L’assemblée constituante, en réduisant des deux tiers l’impôt le du sel, a voulu améliorer la condition du peuple ; c’est dans le même intérêt que l’on demande la suppression définitive de l’impôt sur les boissons. L’état de nos finances, avant toute autre considération, ne permet pas ce sacrifice. Il y aura lieu, sans contredit, quand nous verrons poindre le retour des prospérités publiques, à modifier largement le système des droits que les boissons acquittent ainsi que le régime beaucoup trop oppressif des octrois ; mais il ne serait ni juste ni prudent de rayer de notre code fiscal les contributions indirectes. En matière d’impôt, il ne faut d’immunités pour aucune classe de citoyens. Ne faisons pas, par une philanthropie mal entendue, dans l’intérêt du plus grand nombre, ce que nous reprochons à l’aristocratie d’avoir fait, avant 1789 ; par orgueil autant que par égoïsme. Le revenu de l’état est employé au profit de tout le monde, il convient que tout le monde y contribue On n’a pas voulu de noblesse en haut ; qu’on ne nous fasse pas, même par les privilèges en matière de finances, une noblesse d’en bas.

Ainsi, l’équilibre existe entre les divers élémens dont se forme le budget des recettes, et, s’il y a lieu à dégrever ou plutôt à modifier les contributions indirectes, il ne peut pas être sérieusement question d’apporter la moindre aggravation aux charges de l’impôt direct. M. Passy le reconnaît lui-même quand il dit que l’impôt foncier touche à ses limites extrêmes ; car les contributions directes en France sont assises presque exclusivement sur le sol. Je conviens que l’assiette de l’impôt présente une lacune regrettable. Ce système, dont la première assemblée constituante posa les bases, et dont le gouvernement impérial compléta le mécanisme, supposait une richesse mobilière peu développée, et la traitait comme un embryon dont il ne fallait pas gêner l’organisation ni la croissance. De nos jours, la fortune mobilière du pays a pris un grand essor. La contribution personnelle et mobilière, jointe à celle des patentes, ne lui fait, pas une part suffisante en l’obligeant à payer 110 millions sur les 432 millions que produit l’impôt direct. Le capitaliste qui possède des rentes sur l’état ou des valeurs de portefeuille, qui place son argent sur effets de commerce ou sur hypothèque, est infiniment mieux traité que celui qui a pour capital un fonds de terre, ou qui tire son revenu du loyer d’une maison. Il y a là une richesse beaucoup trop exonérée et qui doit tribut cependant à la puissance publique.

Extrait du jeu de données
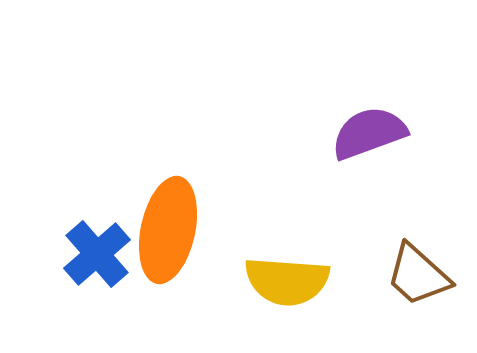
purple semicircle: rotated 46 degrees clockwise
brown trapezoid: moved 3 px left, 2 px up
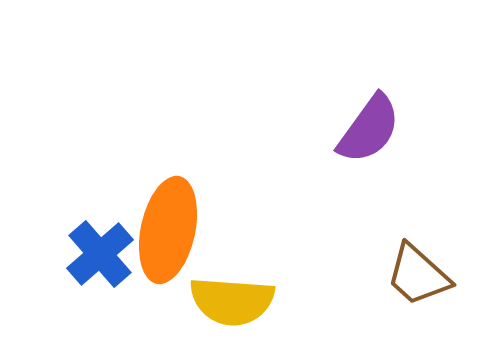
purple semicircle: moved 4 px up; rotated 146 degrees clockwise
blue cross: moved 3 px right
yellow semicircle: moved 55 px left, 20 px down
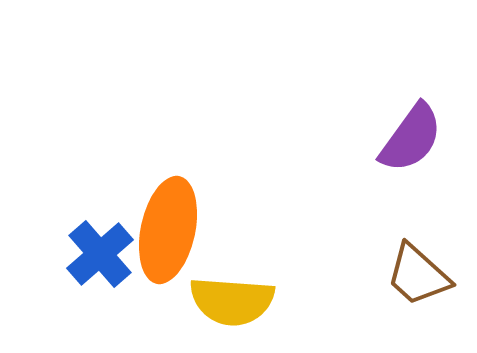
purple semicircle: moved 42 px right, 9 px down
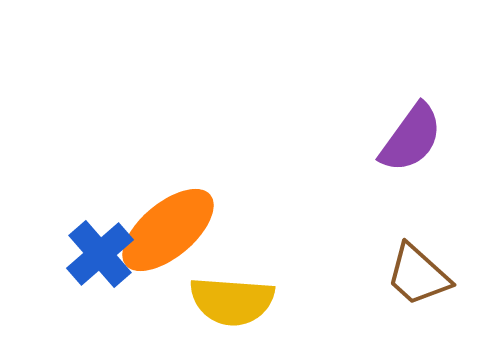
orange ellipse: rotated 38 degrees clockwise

• TRAVAIL DEMANDÉ: D'après le texte sur l'impôt, combien la contribution personnelle et mobilière, jointe à celle des patentes, fait-elle payer à la fortune mobilière ? Les items ne sont d'aucune utilité ici.

• SOLUTION RÉDIGÉE: Elle lui fait payer 110 millions sur les 432 millions que produit l'impôt direct.